Para perancang aplikasi cuaca Dark Sky—yang menjual aplikasinya ke Apple pada Maret 2020—mengumumkan peluncuran aplikasi baru bernama Acme Weather. Tim tersebut mengeklaim Acme Weather akan menawarkan prakiraan cuaca yang lebih baik dan andal dibanding layanan yang mereka miliki sebelumnya.
Acme Weather disebut akan menghadirkan sejumlah notifikasi yang tidak umum di aplikasi cuaca pada umumnya, termasuk peringatan tentang kemunculan pelangi dan informasi matahari terbenam. Selain itu, prakiraan cuaca di aplikasi ini akan dilengkapi berbagai prediksi alternatif yang ditujukan untuk meningkatkan akurasi.

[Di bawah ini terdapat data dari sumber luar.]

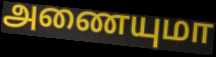
அணையுமா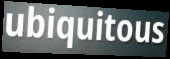
ubiquitousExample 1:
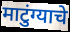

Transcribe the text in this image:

माटुंग्याचे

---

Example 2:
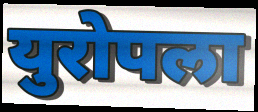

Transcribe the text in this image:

युरोपला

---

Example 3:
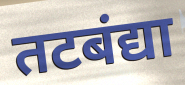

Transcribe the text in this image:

तटबंद्या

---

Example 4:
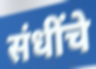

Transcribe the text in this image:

संधींचे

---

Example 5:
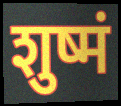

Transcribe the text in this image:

शुष्मं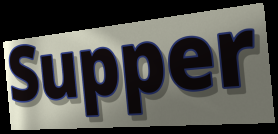
SupperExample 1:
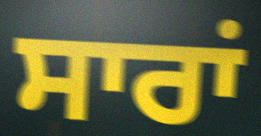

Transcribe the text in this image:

ਸਾਰਾਂ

Salah satu pendiri Dark Sky, Adam Grossman, menjelaskan melalui unggahan blog pengantar bahwa prakiraan Acme Weather memanfaatkan beragam model prediksi cuaca numerik, data satelit, pengamatan stasiun bumi, serta data radar. Ia menyebut pendekatan tersebut membuat prakiraan yang dihasilkan cukup andal.

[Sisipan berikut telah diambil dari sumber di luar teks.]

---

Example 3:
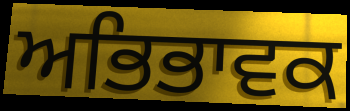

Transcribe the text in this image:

ਅਭਿਭਾਵਕ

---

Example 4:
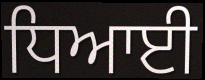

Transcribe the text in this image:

Acme Weather juga akan menampilkan garis perkiraan tambahan pada grafik, yang menggambarkan kemungkinan hasil lainnya dalam bentuk garis abu-abu. Menurut Grossman, pendekatan ini dimaksudkan agar pengguna tidak hanya menerima satu prakiraan “terbaik”, tetapi juga mengetahui tingkat keyakinan di balik prediksi tersebut.
“Prakiraan cuaca seringkali salah —itu kan cuaca? Itu salah satu hal yang paling sulit diprediksi,” kata Grossman dalam wawancara via telepon dengan TechCrunch, seperti dikutip pada Selasa (24/2/2026). Ia menambahkan, keluhan terbesar timnya terhadap banyak aplikasi cuaca adalah pengguna hanya mendapatkan satu perkiraan tanpa mengetahui seberapa yakin aplikasi tersebut terhadap hasilnya.
Grossman menilai pemahaman terhadap kemungkinan alternatif akan membantu orang merencanakan acara-acara besar. Ia mencontohkan situasi badai musim dingin, ketika badai mungkin dimulai pada pagi hari dan menghasilkan salju, tetapi ada kemungkinan bertahan lebih lama hingga sore hari dan berubah menjadi hujan.